The current Medicare physician payment formula is "fatally flawed" and should be replaced with one that better reflects the reality of practice cost increases, say doctors, congressional advisors, lawmakers and others.
Before a March 1 Senate Finance Committee hearing addressing physician payment issues, American Medical Association Board Chair Cecil Wilson, MD, said the current Medicare physician payment formula is based on the ups and downs of the economy, not the healthcare needs of America's seniors.
Over the next eight years Medicare will cut physician payment by nearly 40 percent, while practice costs will increase by 20 percent, Wilson said.
"Medicare's physician payment system is broken - and it's time to fix the underlying cause," Wilson said. "Congressional intervention is critical."

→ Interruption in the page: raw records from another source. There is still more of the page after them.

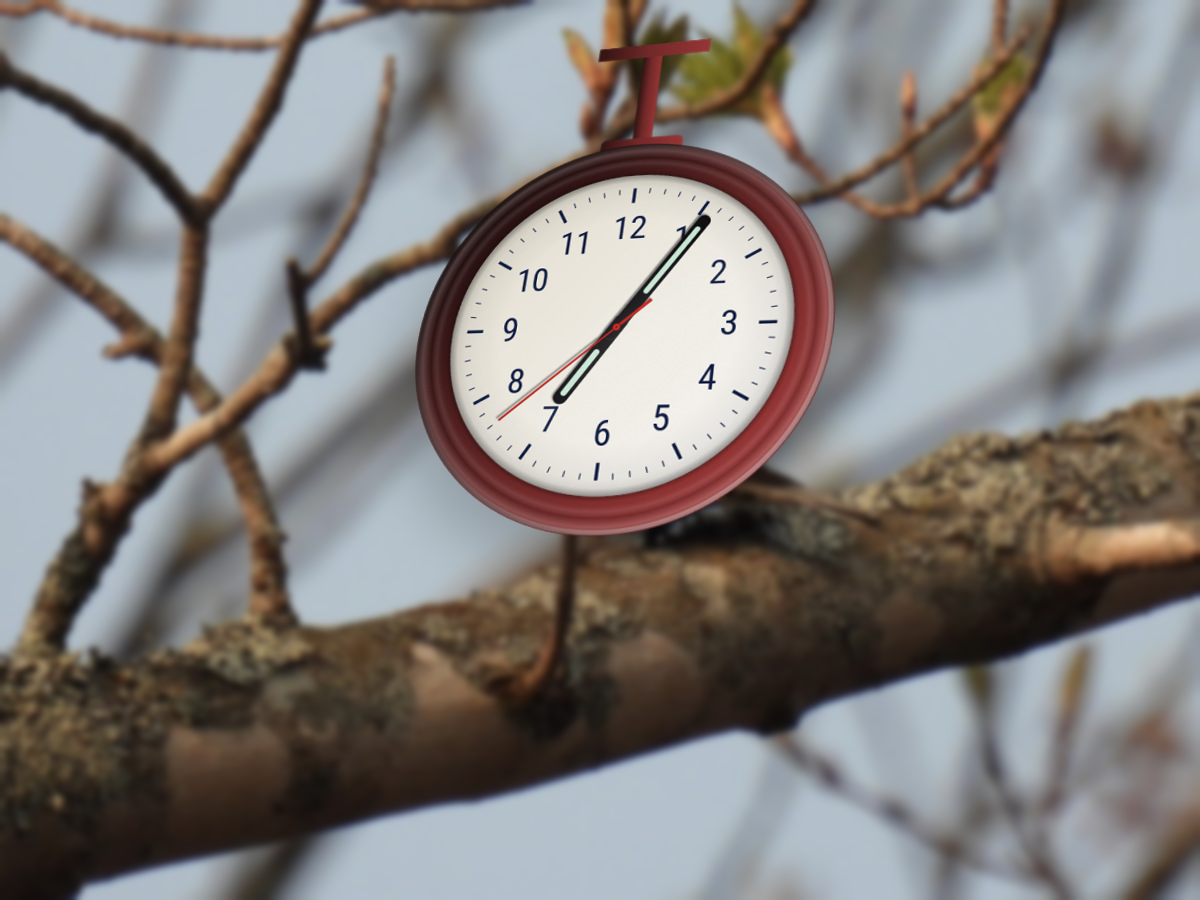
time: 7:05:38
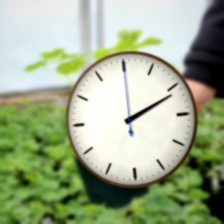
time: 2:11:00
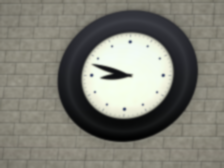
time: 8:48
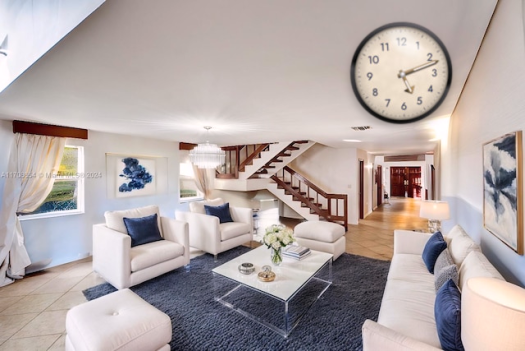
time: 5:12
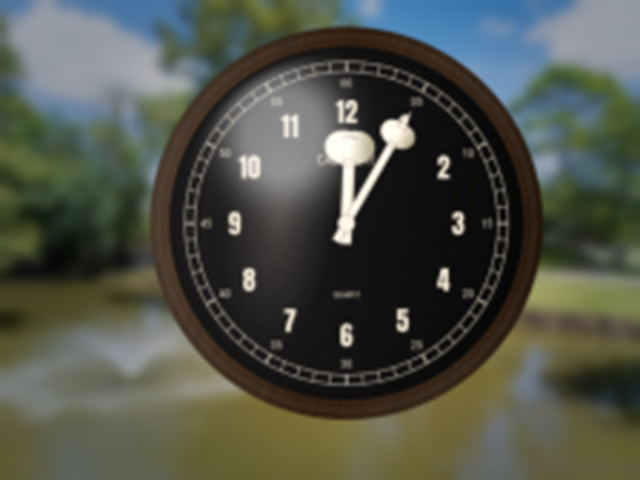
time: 12:05
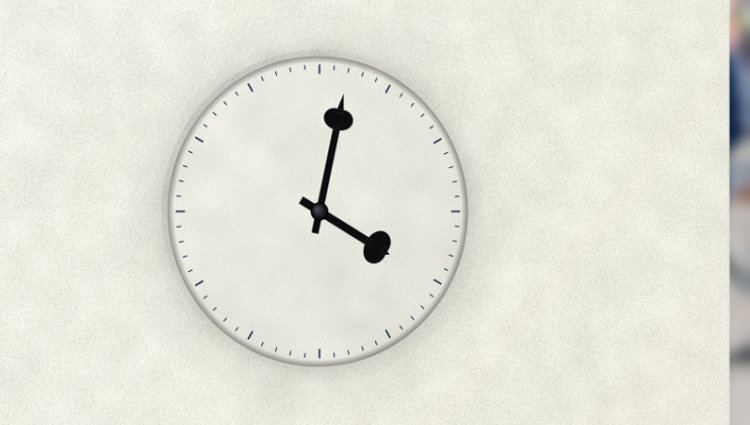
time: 4:02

According to an AMA survey, a cut of only five percent - half of what's prescribed for next year - would force nearly half of physicians surveyed to limit the number of new Medicare patients they will take. The AMA says it will take a 1.7 percent increase in 2008 to prevent this from happening.
The Medicare Payment Advisory Commission (MedPAC), an independent advisory panel to Congress, recommended in its March 1 report that Congress override next year's planned payment cut of 10 percent and instead update payments based on practice cost increases.

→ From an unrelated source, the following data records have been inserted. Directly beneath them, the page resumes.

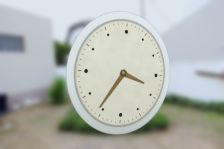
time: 3:36
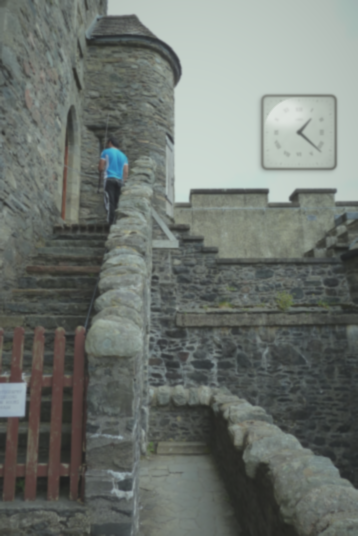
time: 1:22
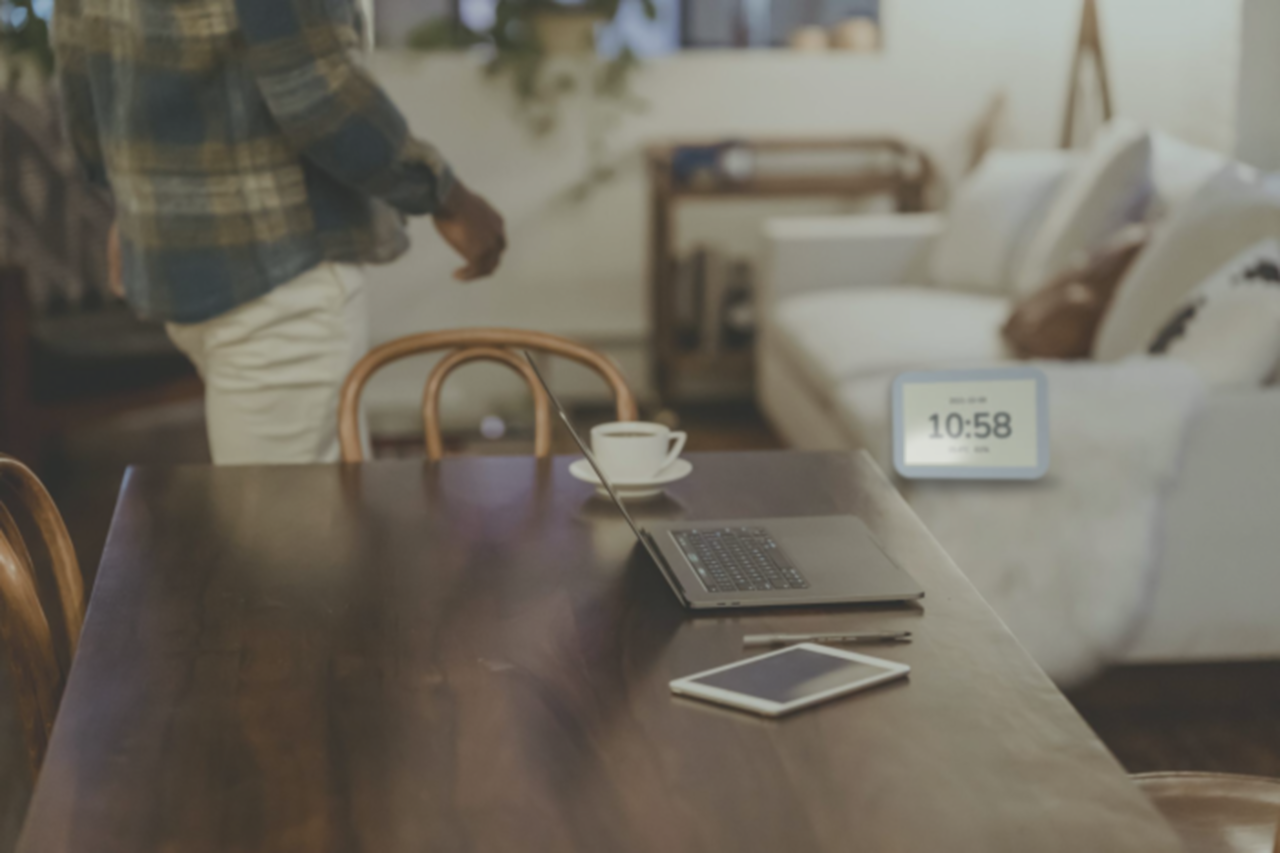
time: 10:58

MedPAC Chair Glenn Hackbarth, who also testified March 1 before the Senate Finance Committee, said the current payment method based on the Sustainable Growth Rate (SGR) "is fundamentally flawed and doesn't work the way it was intended."

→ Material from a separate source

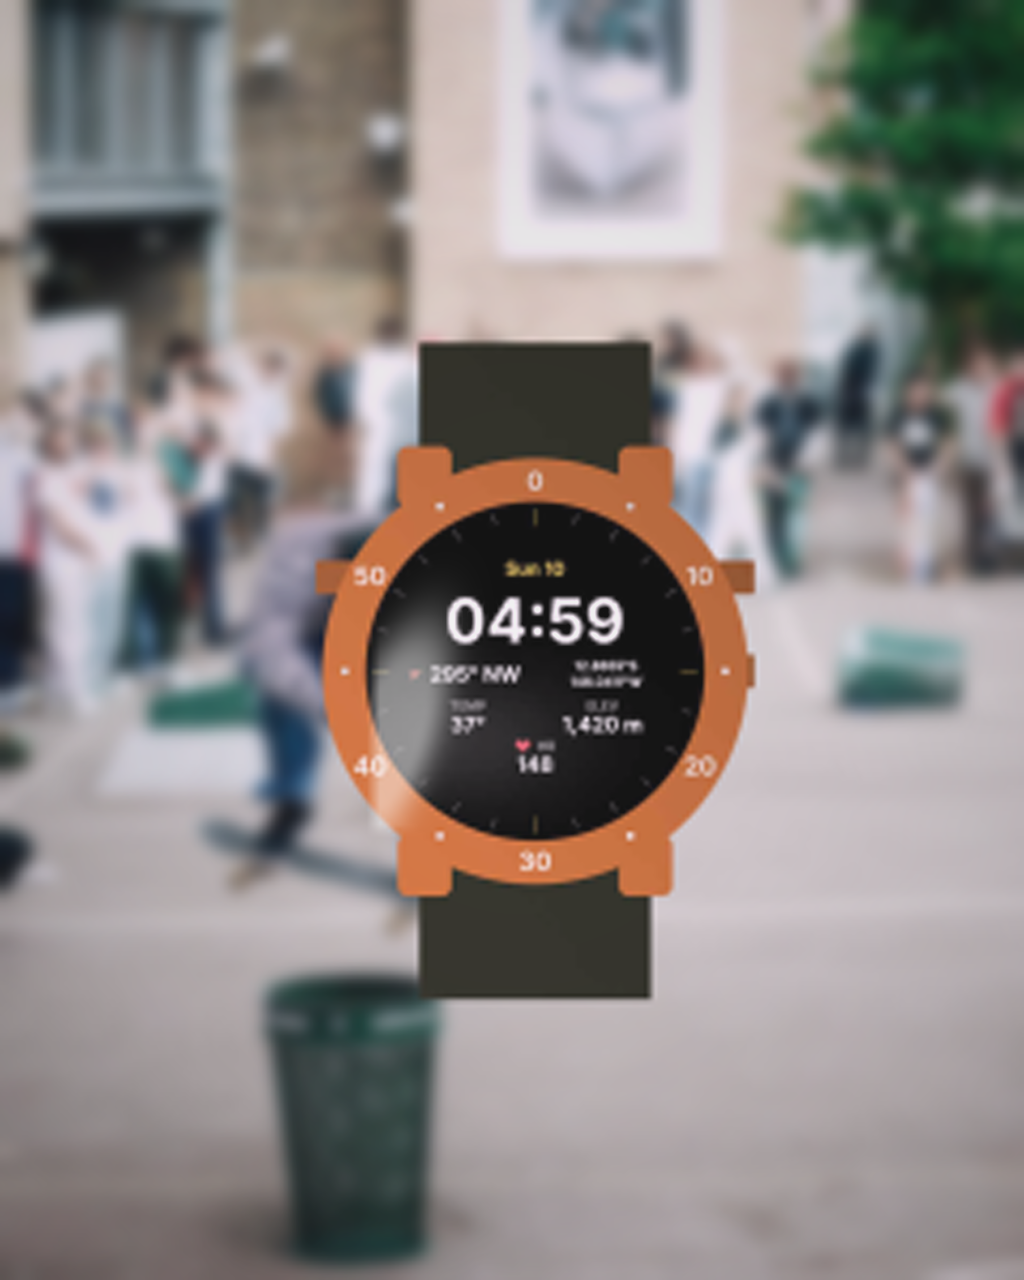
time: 4:59
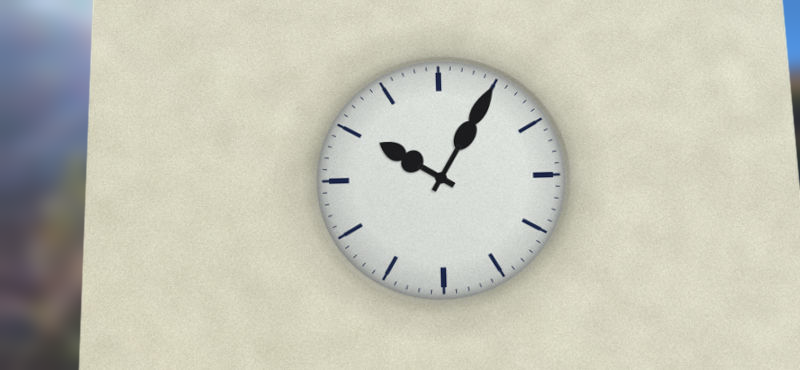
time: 10:05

"We need to move ahead with changes in Medicare designed to reward higher quality and more efficient care," Hackbarth said.
According to Hackbarth, the current SGR system:
• rewards overutilization and inefficiency
• doesn't reward physicians who restrain growth in their services and spend less
• doesn't deter physicians who prescribe services that aren't necessary
• often rewards poor quality
Sen. Max Baucus (D-Mont.), chair of the Senate Finance Committee applauded some of the initiatives recommended by MedPAC, such as paying for quality of care rather than volume and comparing the effectiveness of products and services to establish standards of care. But he also called for more substantial reform that will reimburse doctors "fairly and effectively."
"The fact that MedPAC had a hard time determining the best way to move forward shows us just what a challenge reform will be," Baucus said.